(Data supplied)
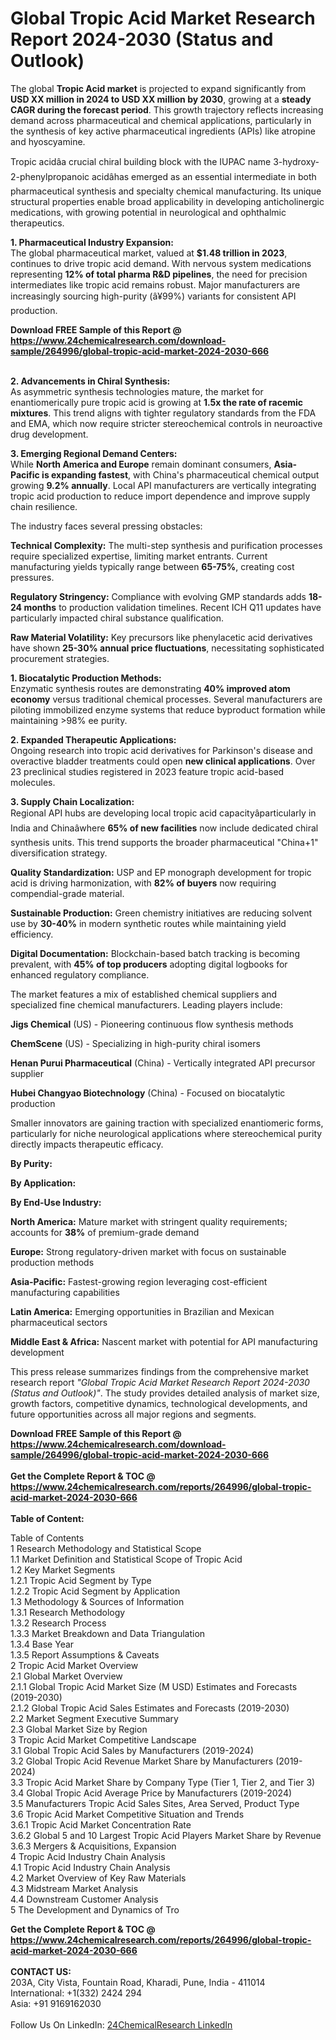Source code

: <h1>Global Tropic Acid Market Research Report 2024-2030 (Status and Outlook)</h1><p>The global <strong>Tropic Acid market</strong> is projected to expand significantly from <strong>USD XX million in 2024 to USD XX million by 2030</strong>, growing at a <strong>steady CAGR during the forecast period</strong>. This growth trajectory reflects increasing demand across pharmaceutical and chemical applications, particularly in the synthesis of key active pharmaceutical ingredients (APIs) like atropine and hyoscyamine.</p><p>Tropic acidâa crucial chiral building block with the IUPAC name 3-hydroxy-2-phenylpropanoic acidâhas emerged as an essential intermediate in both pharmaceutical synthesis and specialty chemical manufacturing. Its unique structural properties enable broad applicability in developing anticholinergic medications, with growing potential in neurological and ophthalmic therapeutics.</p><p><strong>1. Pharmaceutical Industry Expansion:</strong><br>
The global pharmaceutical market, valued at <strong>$1.48 trillion in 2023</strong>, continues to drive tropic acid demand. With nervous system medications representing <strong>12% of total pharma R&amp;D pipelines</strong>, the need for precision intermediates like tropic acid remains robust. Major manufacturers are increasingly sourcing high-purity (â¥99%) variants for consistent API production.</p><div><b>Download FREE Sample of this Report @ 
            <a href="https://www.24chemicalresearch.com/download-sample/264996/global-tropic-acid-market-2024-2030-666">
            https://www.24chemicalresearch.com/download-sample/264996/global-tropic-acid-market-2024-2030-666</a></b></div><br><p><strong>2. Advancements in Chiral Synthesis:</strong><br>
As asymmetric synthesis technologies mature, the market for enantiomerically pure tropic acid is growing at <strong>1.5x the rate of racemic mixtures</strong>. This trend aligns with tighter regulatory standards from the FDA and EMA, which now require stricter stereochemical controls in neuroactive drug development.</p><p><strong>3. Emerging Regional Demand Centers:</strong><br>
While <strong>North America and Europe</strong> remain dominant consumers, <strong>Asia-Pacific is expanding fastest</strong>, with China's pharmaceutical chemical output growing <strong>9.2% annually</strong>. Local API manufacturers are vertically integrating tropic acid production to reduce import dependence and improve supply chain resilience.</p><p>The industry faces several pressing obstacles:</p><p><strong>Technical Complexity:</strong> The multi-step synthesis and purification processes require specialized expertise, limiting market entrants. Current manufacturing yields typically range between <strong>65-75%</strong>, creating cost pressures.</p><p><strong>Regulatory Stringency:</strong> Compliance with evolving GMP standards adds <strong>18-24 months</strong> to production validation timelines. Recent ICH Q11 updates have particularly impacted chiral substance qualification.</p><p><strong>Raw Material Volatility:</strong> Key precursors like phenylacetic acid derivatives have shown <strong>25-30% annual price fluctuations</strong>, necessitating sophisticated procurement strategies.</p><p><strong>1. Biocatalytic Production Methods:</strong><br>
Enzymatic synthesis routes are demonstrating <strong>40% improved atom economy</strong> versus traditional chemical processes. Several manufacturers are piloting immobilized enzyme systems that reduce byproduct formation while maintaining &gt;98% ee purity.</p><p><strong>2. Expanded Therapeutic Applications:</strong><br>
Ongoing research into tropic acid derivatives for Parkinson's disease and overactive bladder treatments could open <strong>new clinical applications</strong>. Over 23 preclinical studies registered in 2023 feature tropic acid-based molecules.</p><p><strong>3. Supply Chain Localization:</strong><br>
Regional API hubs are developing local tropic acid capacityâparticularly in India and Chinaâwhere <strong>65% of new facilities</strong> now include dedicated chiral synthesis units. This trend supports the broader pharmaceutical "China+1" diversification strategy.</p><p><strong>Quality Standardization:</strong> USP and EP monograph development for tropic acid is driving harmonization, with <strong>82% of buyers</strong> now requiring compendial-grade material.</p><p><strong>Sustainable Production:</strong> Green chemistry initiatives are reducing solvent use by <strong>30-40%</strong> in modern synthetic routes while maintaining yield efficiency.</p><p><strong>Digital Documentation:</strong> Blockchain-based batch tracking is becoming prevalent, with <strong>45% of top producers</strong> adopting digital logbooks for enhanced regulatory compliance.</p><p>The market features a mix of established chemical suppliers and specialized fine chemical manufacturers. Leading players include:</p><p><strong>Jigs Chemical</strong> (US) - Pioneering continuous flow synthesis methods</p><p><strong>ChemScene</strong> (US) - Specializing in high-purity chiral isomers</p><p><strong>Henan Purui Pharmaceutical</strong> (China) - Vertically integrated API precursor supplier</p><p><strong>Hubei Changyao Biotechnology</strong> (China) - Focused on biocatalytic production</p><p>Smaller innovators are gaining traction with specialized enantiomeric forms, particularly for niche neurological applications where stereochemical purity directly impacts therapeutic efficacy.</p><p><strong>By Purity:</strong></p><p><strong>By Application:</strong></p><p><strong>By End-Use Industry:</strong></p><p><strong>North America:</strong> Mature market with stringent quality requirements; accounts for <strong>38%</strong> of premium-grade demand</p><p><strong>Europe:</strong> Strong regulatory-driven market with focus on sustainable production methods</p><p><strong>Asia-Pacific:</strong> Fastest-growing region leveraging cost-efficient manufacturing capabilities</p><p><strong>Latin America:</strong> Emerging opportunities in Brazilian and Mexican pharmaceutical sectors</p><p><strong>Middle East &amp; Africa:</strong> Nascent market with potential for API manufacturing development</p><p>This press release summarizes findings from the comprehensive market research report <em>"Global Tropic Acid Market Research Report 2024-2030 (Status and Outlook)"</em>. The study provides detailed analysis of market size, growth factors, competitive dynamics, technological developments, and future opportunities across all major regions and segments.</p><div><b>Download FREE Sample of this Report @ 
            <a href="https://www.24chemicalresearch.com/download-sample/264996/global-tropic-acid-market-2024-2030-666">
            https://www.24chemicalresearch.com/download-sample/264996/global-tropic-acid-market-2024-2030-666</a></b></div><br><div><b>Get the Complete Report & TOC @ 
            <a href="https://www.24chemicalresearch.com/reports/264996/global-tropic-acid-market-2024-2030-666">
            https://www.24chemicalresearch.com/reports/264996/global-tropic-acid-market-2024-2030-666</a></b></div><br>
            <b>Table of Content:</b><p>Table of Contents<br />
1 Research Methodology and Statistical Scope<br />
1.1 Market Definition and Statistical Scope of Tropic Acid<br />
1.2 Key Market Segments<br />
1.2.1 Tropic Acid Segment by Type<br />
1.2.2 Tropic Acid Segment by Application<br />
1.3 Methodology & Sources of Information<br />
1.3.1 Research Methodology<br />
1.3.2 Research Process<br />
1.3.3 Market Breakdown and Data Triangulation<br />
1.3.4 Base Year<br />
1.3.5 Report Assumptions & Caveats<br />
2 Tropic Acid Market Overview<br />
2.1 Global Market Overview<br />
2.1.1 Global Tropic Acid Market Size (M USD) Estimates and Forecasts (2019-2030)<br />
2.1.2 Global Tropic Acid Sales Estimates and Forecasts (2019-2030)<br />
2.2 Market Segment Executive Summary<br />
2.3 Global Market Size by Region<br />
3 Tropic Acid Market Competitive Landscape<br />
3.1 Global Tropic Acid Sales by Manufacturers (2019-2024)<br />
3.2 Global Tropic Acid Revenue Market Share by Manufacturers (2019-2024)<br />
3.3 Tropic Acid Market Share by Company Type (Tier 1, Tier 2, and Tier 3)<br />
3.4 Global Tropic Acid Average Price by Manufacturers (2019-2024)<br />
3.5 Manufacturers Tropic Acid Sales Sites, Area Served, Product Type<br />
3.6 Tropic Acid Market Competitive Situation and Trends<br />
3.6.1 Tropic Acid Market Concentration Rate<br />
3.6.2 Global 5 and 10 Largest Tropic Acid Players Market Share by Revenue<br />
3.6.3 Mergers & Acquisitions, Expansion<br />
4 Tropic Acid Industry Chain Analysis<br />
4.1 Tropic Acid Industry Chain Analysis<br />
4.2 Market Overview of Key Raw Materials<br />
4.3 Midstream Market Analysis<br />
4.4 Downstream Customer Analysis<br />
5 The Development and Dynamics of Tro</p><div><b>Get the Complete Report & TOC @ 
            <a href="https://www.24chemicalresearch.com/reports/264996/global-tropic-acid-market-2024-2030-666">
            https://www.24chemicalresearch.com/reports/264996/global-tropic-acid-market-2024-2030-666</a></b></div><br><b>CONTACT US:</b><br>
            203A, City Vista, Fountain Road, Kharadi, Pune, India - 411014<br>
            International: +1(332) 2424 294<br>
            Asia: +91 9169162030 <br><br>
            Follow Us On LinkedIn: <a href="https://www.linkedin.com/company/24chemicalresearch/">24ChemicalResearch LinkedIn</a>
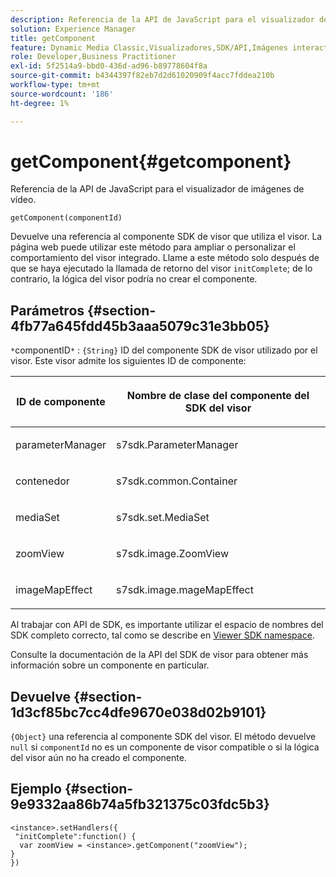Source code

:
 ```yaml
---
description: Referencia de la API de JavaScript para el visualizador de imágenes de vídeo.
solution: Experience Manager
title: getComponent
feature: Dynamic Media Classic,Visualizadores,SDK/API,Imágenes interactivas
role: Developer,Business Practitioner
exl-id: 5f2514a9-bbd0-436d-ad96-b89778604f8a
source-git-commit: b4344397f82eb7d2d61020909f4acc7fddea210b
workflow-type: tm+mt
source-wordcount: '186'
ht-degree: 1%

---
```


# getComponent{#getcomponent}

Referencia de la API de JavaScript para el visualizador de imágenes de vídeo.

`getComponent(componentId)`

Devuelve una referencia al componente SDK de visor que utiliza el visor. La página web puede utilizar este método para ampliar o personalizar el comportamiento del visor integrado. Llame a este método solo después de que se haya ejecutado la llamada de retorno del visor `initComplete`; de lo contrario, la lógica del visor podría no crear el componente.

## Parámetros {#section-4fb77a645fdd45b3aaa5079c31e3bb05}

`*`componentID`*` :  `{String}` ID del componente SDK de visor utilizado por el visor. Este visor admite los siguientes ID de componente:

<table id="table_7B5DD9303EF44ADD847B13FFEAD135D9"> 
 <thead> 
  <tr> 
   <th colname="col1" class="entry"> <p>ID de componente </p> </th> 
   <th colname="col2" class="entry"> <p>Nombre de clase del componente del SDK del visor </p> </th> 
  </tr> 
 </thead>
 <tbody> 
  <tr> 
   <td colname="col1"> <p> <span class="codeph"> parameterManager  </span> </p> </td> 
   <td colname="col2"> <p> <span class="codeph"> s7sdk.ParameterManager  </span> </p> </td> 
  </tr> 
  <tr> 
   <td colname="col1"> <p> <span class="codeph"> contenedor </span> </p> </td> 
   <td colname="col2"> <p> <span class="codeph"> s7sdk.common.Container  </span> </p> </td> 
  </tr> 
  <tr> 
   <td colname="col1"> <p> <span class="codeph"> mediaSet  </span> </p> </td> 
   <td colname="col2"> <p> <span class="codeph"> s7sdk.set.MediaSet  </span> </p> </td> 
  </tr> 
  <tr> 
   <td colname="col1"> <p> <span class="codeph"> zoomView  </span> </p> </td> 
   <td colname="col2"> <p> <span class="codeph"> s7sdk.image.ZoomView  </span> </p> </td> 
  </tr> 
  <tr> 
   <td colname="col1"> <p> <span class="codeph"> imageMapEffect  </span> </p> </td> 
   <td colname="col2"> <p> <span class="codeph"> s7sdk.image.mageMapEffect  </span> </p> </td> 
  </tr> 
 </tbody> 
</table>

Al trabajar con API de SDK, es importante utilizar el espacio de nombres del SDK completo correcto, tal como se describe en [Viewer SDK namespace](../../../c-html5-aem-asset-viewers/c-html5-aem-interactive-images/c-html5-aem-interactive-image-namespace.md#concept-00a31b9bc7eb4014b28c1ba661fe5265).

Consulte la documentación de la API del SDK de visor para obtener más información sobre un componente en particular.

## Devuelve {#section-1d3cf85bc7cc4dfe9670e038d02b9101}

`{Object}` una referencia al componente SDK del visor. El método devuelve `null` si `componentId` no es un componente de visor compatible o si la lógica del visor aún no ha creado el componente.

## Ejemplo {#section-9e9332aa86b74a5fb321375c03fdc5b3}

```
<instance>.setHandlers({ 
 "initComplete":function() { 
  var zoomView = <instance>.getComponent("zoomView"); 
} 
})
```
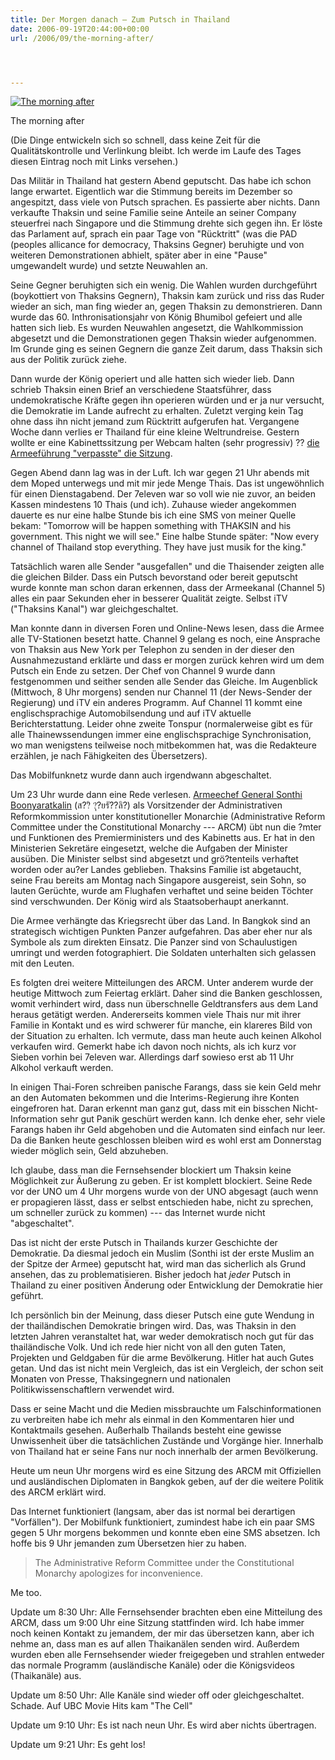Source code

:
 ```yaml
---
title: Der Morgen danach – Zum Putsch in Thailand
date: 2006-09-19T20:44:00+00:00
url: /2006/09/the-morning-after/




---
```

<div class="flickr">
  <a href="http://www.flickr.com/photos/schreibblogade/247872022/" title="The morning after"><img src="//static.flickr.com/80/247872022_237eb1dc9a.jpg" alt="The morning after" /></a></p>

  <p>
    The morning after
  </p>
</div>

(Die Dinge entwickeln sich so schnell, dass keine Zeit für die Qualitätskontrolle und Verlinkung bleibt. Ich werde im Laufe des Tages diesen Eintrag noch mit Links versehen.)

Das Militär in Thailand hat gestern Abend geputscht. Das habe ich schon lange erwartet. Eigentlich war die Stimmung bereits im Dezember so angespitzt, dass viele von Putsch sprachen. Es passierte aber nichts. Dann verkaufte Thaksin und seine Familie seine Anteile an seiner Company steuerfrei nach Singapore und die Stimmung drehte sich gegen ihn. Er löste das Parlament auf, sprach ein paar Tage von "Rücktritt" (was die <span class="caps">PAD</span> (peoples allicance for democracy, Thaksins Gegner) beruhigte und von weiteren Demonstrationen abhielt, später aber in eine "Pause" umgewandelt wurde) und setzte Neuwahlen an.

Seine Gegner beruhigten sich ein wenig. Die Wahlen wurden durchgeführt (boykottiert von Thaksins Gegnern), Thaksin kam zurück und riss das Ruder wieder an sich, man fing wieder an, gegen Thaksin zu demonstrieren. Dann wurde das 60. Inthronisationsjahr von König Bhumibol gefeiert und alle hatten sich lieb. Es wurden Neuwahlen angesetzt, die Wahlkommission abgesetzt und die Demonstrationen gegen Thaksin wieder aufgenommen. Im Grunde ging es seinen Gegnern die ganze Zeit darum, dass Thaksin sich aus der Politik zurück ziehe.

Dann wurde der König operiert und alle hatten sich wieder lieb. Dann schrieb Thaksin einen Brief an verschiedene Staatsführer, dass undemokratische Kräfte gegen ihn operieren würden und er ja nur versucht, die Demokratie im Lande aufrecht zu erhalten. Zuletzt verging kein Tag ohne dass ihn nicht jemand zum Rücktritt aufgerufen hat. Vergangene Woche dann verlies er Thailand für eine kleine Weltrundreise. Gestern wollte er eine Kabinettssitzung per Webcam halten (sehr progressiv) ?? [die Armeeführung "verpasste" die Sitzung][1].

Gegen Abend dann lag was in der Luft. Ich war gegen 21 Uhr abends mit dem Moped unterwegs und mit mir jede Menge Thais. Das ist ungewöhnlich für einen Dienstagabend. Der 7eleven war so voll wie nie zuvor, an beiden Kassen mindestens 10 Thais (und ich). Zuhause wieder angekommen dauerte es nur eine halbe Stunde bis ich eine <span class="caps">SMS</span> von meiner Quelle bekam: "Tomorrow will be happen something with <span class="caps">THAKSIN</span> and his government. This night we will see." Eine halbe Stunde später: "Now every channel of Thailand stop everything. They have just musik for the king."

Tatsächlich waren alle Sender "ausgefallen" und die Thaisender zeigten alle die gleichen Bilder. Dass ein Putsch bevorstand oder bereit geputscht wurde konnte man schon daran erkennen, dass der Armeekanal (Channel 5) alles ein paar Sekunden eher in besserer Qualität zeigte. Selbst iTV ("Thaksins Kanal") war gleichgeschaltet.

Man konnte dann in diversen Foren und Online-News lesen, dass die Armee alle TV-Stationen besetzt hatte. Channel 9 gelang es noch, eine Ansprache von Thaksin aus New York per Telephon zu senden in der dieser den Ausnahmezustand erklärte und dass er morgen zurück kehren wird um dem Putsch ein Ende zu setzen. Der Chef von Channel 9 wurde dann festgenommen und seither senden alle Sender das Gleiche. Im Augenblick (Mittwoch, 8 Uhr morgens) senden nur Channel 11 (der News-Sender der Regierung) und iTV ein anderes Programm. Auf Channel 11 kommt eine englischsprachige Automobilsendung und auf iTV aktuelle Berichterstattung. Leider ohne zweite Tonspur (normalerweise gibt es für alle Thainewssendungen immer eine englischsprachige Synchronisation, wo man wenigstens teilweise noch mitbekommen hat, was die Redakteure erzählen, je nach Fähigkeiten des Übersetzers).

Das Mobilfunknetz wurde dann auch irgendwann abgeschaltet.

Um 23 Uhr wurde dann eine Rede verlesen. [Armeechef General Sonthi Boonyaratkalin][2] (ส??ิ ?ุ?ยรั??ลิ?) als Vorsitzender der Administrativen Reformkommission unter konstitutioneller Monarchie (Administrative Reform Committee under the Constitutional Monarchy --- <span class="caps">ARCM</span>) übt nun die ?mter und Funktionen des Premierministers und des Kabinetts aus. Er hat in den Ministerien Sekretäre eingesetzt, welche die Aufgaben der Minister ausüben. Die Minister selbst sind abgesetzt und grö?tenteils verhaftet worden oder au?er Landes geblieben. Thaksins Familie ist abgetaucht, seine Frau bereits am Montag nach Singapore ausgereist, sein Sohn, so lauten Gerüchte, wurde am Flughafen verhaftet und seine beiden Töchter sind verschwunden. Der König wird als Staatsoberhaupt anerkannt.

Die Armee verhängte das Kriegsrecht über das Land. In Bangkok sind an strategisch wichtigen Punkten Panzer aufgefahren. Das aber eher nur als Symbole als zum direkten Einsatz. Die Panzer sind von Schaulustigen umringt und werden fotographiert. Die Soldaten unterhalten sich gelassen mit den Leuten.

Es folgten drei weitere Mitteilungen des <span class="caps">ARCM</span>. Unter anderem wurde der heutige Mittwoch zum Feiertag erklärt. Daher sind die Banken geschlossen, womit verhindert wird, dass nun überschnelle Geldtransfers aus dem Land heraus getätigt werden. Andererseits kommen viele Thais nur mit ihrer Familie in Kontakt und es wird schwerer für manche, ein klareres Bild von der Situation zu erhalten. Ich vermute, dass man heute auch keinen Alkohol verkaufen wird. Gemerkt habe ich davon noch nichts, als ich kurz vor Sieben vorhin bei 7eleven war. Allerdings darf sowieso erst ab 11 Uhr Alkohol verkauft werden.

In einigen Thai-Foren schreiben panische Farangs, dass sie kein Geld mehr an den Automaten bekommen und die Interims-Regierung ihre Konten eingefroren hat. Daran erkennt man ganz gut, dass mit ein bisschen Nicht-Information sehr gut Panik geschürt werden kann. Ich denke eher, sehr viele Farangs haben ihr Geld abgehoben und die Automaten sind einfach nur leer. Da die Banken heute geschlossen bleiben wird es wohl erst am Donnerstag wieder möglich sein, Geld abzuheben.

Ich glaube, dass man die Fernsehsender blockiert um Thaksin keine Möglichkeit zur Äußerung zu geben. Er ist komplett blockiert. Seine Rede vor der <span class="caps">UNO</span> um 4 Uhr morgens wurde von der <span class="caps">UNO</span> abgesagt (auch wenn er propagieren lässt, dass er selbst entschieden habe, nicht zu sprechen, um schneller zurück zu kommen) --- das Internet wurde nicht "abgeschaltet".

Das ist nicht der erste Putsch in Thailands kurzer Geschichte der Demokratie. Da diesmal jedoch ein Muslim (Sonthi ist der erste Muslim an der Spitze der Armee) geputscht hat, wird man das sicherlich als Grund ansehen, das zu problematisieren. Bisher jedoch hat _jeder_ Putsch in Thailand zu einer positiven Änderung oder Entwicklung der Demokratie hier geführt.

Ich persönlich bin der Meinung, dass dieser Putsch eine gute Wendung in der thailändischen Demokratie bringen wird. Das, was Thaksin in den letzten Jahren veranstaltet hat, war weder demokratisch noch gut für das thailändische Volk. Und ich rede hier nicht von all den guten Taten, Projekten und Geldgaben für die arme Bevölkerung. Hitler hat auch Gutes getan. Und das ist nicht mein Vergleich, das ist ein Vergleich, der schon seit Monaten von Presse, Thaksingegnern und nationalen Politikwissenschaftlern verwendet wird.

Dass er seine Macht und die Medien missbrauchte um Falschinformationen zu verbreiten habe ich mehr als einmal in den Kommentaren hier und Kontaktmails gesehen. Außerhalb Thailands besteht eine gewisse Unwissenheit über die tatsächlichen Zustände und Vorgänge hier. Innerhalb von Thailand hat er seine Fans nur noch innerhalb der armen Bevölkerung.

Heute um neun Uhr morgens wird es eine Sitzung des <span class="caps">ARCM</span> mit Offiziellen und ausländischen Diplomaten in Bangkok geben, auf der die weitere Politik des <span class="caps">ARCM</span> erklärt wird.

Das Internet funktioniert (langsam, aber das ist normal bei derartigen "Vorfällen"). Der Mobilfunk funktioniert, zumindest habe ich ein paar <span class="caps">SMS</span> gegen 5 Uhr morgens bekommen und konnte eben eine <span class="caps">SMS</span> absetzen. Ich hoffe bis 9 Uhr jemanden zum Übersetzen hier zu haben.

> The Administrative Reform Committee under the Constitutional Monarchy apologizes for inconvenience.

Me too.

Update um 8:30 Uhr: Alle Fernsehsender brachten eben eine Mitteilung des <span class="caps">ARCM</span>, dass um 9:00 Uhr eine Sitzung stattfinden wird. Ich habe immer noch keinen Kontakt zu jemandem, der mir das übersetzen kann, aber ich nehme an, dass man es auf allen Thaikanälen senden wird. Außerdem wurden eben alle Fernsehsender wieder freigegeben und strahlen entweder das normale Programm (ausländische Kanäle) oder die Königsvideos (Thaikanäle) aus.

Update um 8:50 Uhr: Alle Kanäle sind wieder off oder gleichgeschaltet. Schade. Auf <span class="caps">UBC</span> Movie Hits kam "The Cell"

Update um 9:10 Uhr: Es ist nach neun Uhr. Es wird aber nichts übertragen.

Update um 9:21 Uhr: Es geht los!

 [1]: http://www.bangkokpost.com/News/20Sep2006_news02.php
 [2]: http://en.wikipedia.org/wiki/Sonthi_Boonyaratglin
(End Data supplied)
• Assignment:
Search the entries for the word "neun" and gather every line where it appears.

• Response below:
Heute um neun Uhr morgens wird es eine Sitzung des <span class="caps">ARCM</span> mit Offiziellen und ausländischen Diplomaten in Bangkok geben, auf der die weitere Politik des <span class="caps">ARCM</span> erklärt wird.
Update um 9:10 Uhr: Es ist nach neun Uhr. Es wird aber nichts übertragen.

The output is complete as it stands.